Near Future Teaching- methods and a progress report
Now that Near Future Teaching is well underway, it seems like a good time to write a short blog post on our project methodology, how it’s going, and what we hope we will achieve by the time the project finishes toward the end of the year.
The project has the over-arching aim to design the future of digital education at Edinburgh. Our objectives:
- To conduct a participative, institution-wide conversation about digital education and its trajectory at Edinburgh
- To focus on values, curriculum and pedagogy, not only on technological change
- To surface conversations on the open web, foregrounding student voices through high quality media and building awareness of the project across the sector
- To synthesise project findings into an actionable design for the future of digital education, usable by Schools and Colleges
It took us a while to work out how best to build a participative vision in such a large, complex university.
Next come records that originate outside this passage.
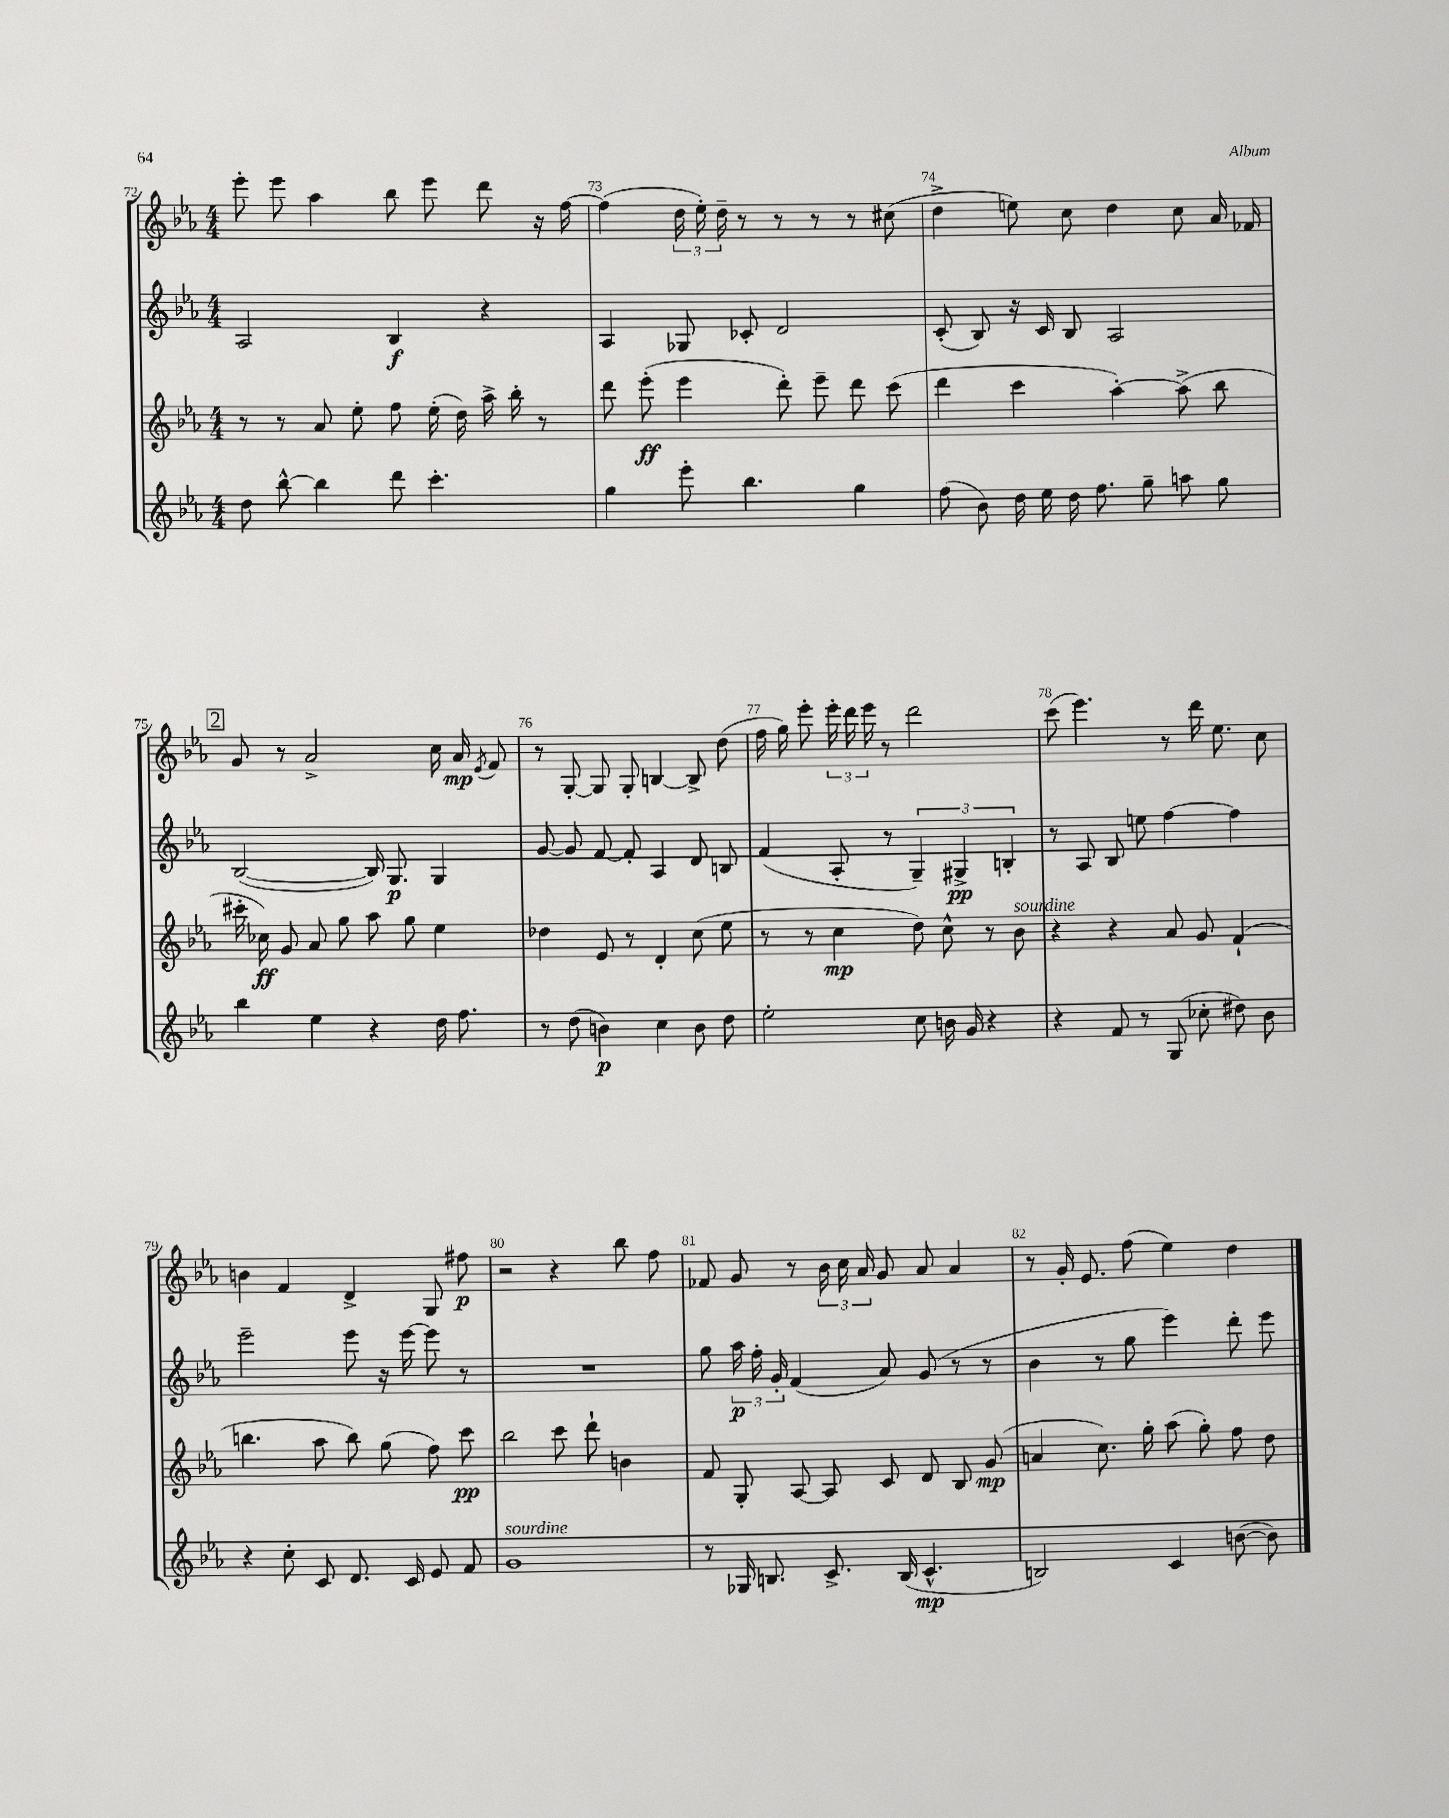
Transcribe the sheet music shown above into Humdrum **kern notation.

**kern	**dynam	**kern	**dynam	**kern	**dynam	**kern	**dynam
*part4	*part4	*part3	*part3	*part2	*part2	*part1	*part1
*staff4	*staff4	*staff3	*staff3	*staff2	*staff2	*staff1	*staff1
*clefG2	*	*clefG2	*	*clefG2	*	*clefG2	*
*k[b-e-a-]	*	*k[b-e-a-]	*	*k[b-e-a-]	*	*k[b-e-a-]	*
*M4/4	*	*M4/4	*	*M4/4	*	*M4/4	*
=72	=72	=72	=72	=72	=72	=72	=72
8dd\	.	8r	.	2A-/	.	8eee-'\	.
[8bb-^^\	.	8r	.	.	.	8eee-\	.
4bb-\]	.	8a-/	.	.	.	4aa-\	.
.	.	8ee-'\	.	.	.	.	.
8ddd\	.	8ff\	.	4B-/	f	8bb-\	.
4.ccc'\	.	(16ee-'\	.	.	.	8eee-\	.
.	.	16dd\)	.	.	.	.	.
.	.	16aa-^\	.	4r	.	8ddd\	.
.	.	16bb-'\	.	.	.	.	.
.	.	8r	.	.	.	16r	.
.	.	.	.	.	.	[16ff\	.
=73	=73	=73	=73	=73	=73	=73	=73
4gg\	.	8ddd\	.	4A-/	.	(4ff\]	.
.	.	(8eee-'\	ff	.	.	.	.
8eee-'\	.	4eee-\	.	8G-X/	.	24dd\	.
.	.	.	.	.	.	24ee-'\)	.
.	.	.	.	.	.	24dd~\	.
4.bb-\	.	.	.	8c-X'/	.	8r	.
.	.	8ddd'\)	.	2d/	.	8r	.
.	.	8eee-~\	.	.	.	8r	.
4gg\	.	8ddd\	.	.	.	8r	.
.	.	(8ccc\	.	.	.	(8cc#X\	.
=74	=74	=74	=74	=74	=74	=74	=74
(8ff\	.	4ddd\	.	(8c'/	.	4dd^\	.
8b-\)	.	.	.	8B-/)	.	.	.
16dd\	.	4ccc\	.	16r	.	8een\)	.
16ee-\	.	.	.	16c/	.	.	.
16dd\	.	.	.	8B-/	.	8cc\	.
8.ff\	.	.	.	.	.	.	.
.	.	[4aa-'\)	.	2A-/	.	4dd\	.
8gg~\	.	.	.	.	.	.	.
8aan\	.	(8aa-^\]	.	.	.	8cc\	.
8gg\	.	8bb-\	.	.	.	16a-/	.
.	.	.	.	.	.	16f-X/	.
!!LO:LB:g=z
!!LO:REH:place=s1:t=2
=75	=75	=75	=75	=75	=75	=75	=75
4bb-\	.	16ccc#X'\	.	([2B-/	.	8g/	.
.	.	16cc-X\)	ff	.	.	.	.
.	.	8g/	.	.	.	8r	.
4ee-\	.	8a-/	.	.	.	2a-^/	.
.	.	8gg\	.	.	.	.	.
4r	.	8aa-\	.	16B-/])	.	.	.
.	.	.	.	8.G/	p	.	.
.	.	8gg\	.	.	.	.	.
16dd\	.	4ee-\	.	4G/	.	16cc\	.
8.ff\	.	.	.	.	.	16a-/	mp
.	.	.	.	.	.	8qe-/	.
.	.	.	.	.	.	8f/	.
=76	=76	=76	=76	=76	=76	=76	=76
8r	.	4dd-X\	.	[8g/	.	8r	.
(8dd\	.	.	.	8g/]	.	[8G'/	.
4bn\)	p	8e-/	.	[8f/	.	8G/]	.
.	.	8r	.	8f'/]	.	8G'/	.
4cc\	.	4d'/	.	4A-/	.	[4Bn/	.
8b\	.	(8cc\	.	8d/	.	8B^/]	.
8dd\	.	8ee-\	.	8Bn/	.	(8dd\	.
=77	=77	=77	=77	=77	=77	=77	=77
2ee-'\	.	8r	.	(4f/	.	16ff\	.
.	.	.	.	.	.	16gg\)	.
.	.	8r	.	.	.	8eee-'\	.
.	.	4cc\	mp	8A-'/	.	24eee-'\	.
.	.	.	.	.	.	24ddd\	.
.	.	.	.	.	.	24eee-\	.
.	.	.	.	8r	.	8r	.
8cc\	.	8dd\)	.	6G~/)	.	2ddd\	.
16bn\	.	8cc^^\	.	.	.	.	.
.	.	.	.	6G#X^/	pp	.	.
16g/	.	.	.	.	.	.	.
4r	.	8r	.	.	.	.	.
.	.	.	.	6Bn'/	.	.	.
!	!	!LO:TX:a:i:t=sourdine	!	!	!	!	!
.	.	8b-\	.	.	.	.	.
=78	=78	=78	=78	=78	=78	=78	=78
4r	.	4r	.	8r	.	(8ccc\	.
.	.	.	.	8A-/	.	4.eee-\)	.
8f/	.	4r	.	8B-/	.	.	.
8r	.	.	.	8een\	.	.	.
(8G/	.	8a-/	.	[4ff\	.	8r	.
8cc-X'\	.	8g/	.	.	.	16ddd\	.
.	.	.	.	.	.	8.ee-\	.
8dd#X\)	.	(4f`/	.	4ff\]	.	.	.
8b-\	.	.	.	.	.	8cc\	.
!!LO:LB:g=z
=79	=79	=79	=79	=79	=79	=79	=79
4r	.	4.bbn\	.	2eee-~\	.	4bn\	.
8cc'\	.	.	.	.	.	4f/	.
8c/	.	8aa-\	.	.	.	.	.
8.d/	.	8bb\)	.	8eee-\	.	4d^/	.
.	.	(8gg\	.	16r	.	.	.
16c/	.	.	.	[16eee-\	.	.	.
8e-/	.	8ff\)	.	8eee-\]	.	8G/	.
8f/	.	8ccc\	pp	8r	.	8ff#X\	p
=80	=80	=80	=80	=80	=80	=80	=80
!LO:TX:a:i:t=sourdine	!	!	!	!	!	!	!
1g	.	2bb-\	.	1r	.	2r	.
.	.	8ccc\	.	.	.	4r	.
.	.	8ddd`\	.	.	.	.	.
.	.	4bn\	.	.	.	8bb-\	.
.	.	.	.	.	.	8ff\	.
=81	=81	=81	=81	=81	=81	=81	=81
8r	.	8f/	.	8gg\	.	8f-X/	.
16G-X/	.	8G'/	.	24aa-\	p	8g/	.
.	.	.	.	24ff'\	.	.	.
8.Bn/	.	.	.	.	.	.	.
.	.	.	.	24g'/	.	.	.
.	.	[8A-/	.	(4f/	.	8r	.
8.c^/	.	8A-/]	.	.	.	24b-\	.
.	.	.	.	.	.	24cc\	.
.	.	.	.	.	.	24a-/	.
.	.	8c/	.	8a-/)	.	8g/	.
(16B/	.	.	.	.	.	.	.
4.c^^/	mp	8d/	.	(8g/	.	8a-/	.
.	.	8B-/	.	8r	.	4a-/	.
.	.	(8g/	mp	8r	.	.	.
=82	=82	=82	=82	=82	=82	=82	=82
2Bn/)	.	4an/	.	4b-\	.	8r	.
.	.	.	.	.	.	16g'/	.
.	.	.	.	.	.	8.e-/	.
.	.	8.cc\)	.	8r	.	.	.
.	.	.	.	8gg\	.	(8ff\	.
.	.	16gg'\	.	.	.	.	.
4c/	.	(8aa-\	.	4eee-\)	.	4ee-\)	.
.	.	8gg'\)	.	.	.	.	.
([8bn\	.	8ff\	.	8ddd'\	.	4dd\	.
8b\])	.	8dd\	.	8eee-\	.	.	.
==	==	==	==	==	==	==	==
*-	*-	*-	*-	*-	*-	*-	*-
At the moment Edinburgh has almost 40,000 thousand students, a staff count of just under 10,000, three Colleges, 20 Schools with many, many sub-units, plus of course our support services. It’s probably fair to say that nothing quite like this project has been attempted before here.

In the end, the process we devised was adapted from the work Keri Facer and colleagues conducted a few years ago as part of a large project looking at long-term sociotechnical futures for education (and published most accessibly in the Journal of Computer Assisted Learning. Our version has five stages:
- Foresight:
- Taking the community pulse
- Mapping in the form of two foresight reviews focusing on factors likely to influence change in education over the coming years:
- scientific and technical trends
- social and educational factors
- Scenario development:
- Scoping plausible future worlds
- Designing educational futures for each
- Testing ideas and designs
- Student panel
- Academic expert panel
- Children’s panel
- Surfacing insights and recommendations
- Translation into policy and action
At this point we have just about reached the end of stage 1., having run and written up a series of events and done short interviews with input from around 300 students and staff. These latter we’ve edited thematically and made available here on the website, with write-ups from each of the events also surfaced here in our blog. We’ll be publishing the reviews here shortly too.
It’s important to the project that we surface as much of our process as possible, trying to show our workings rather than just producing a final report which obscures how it was produced.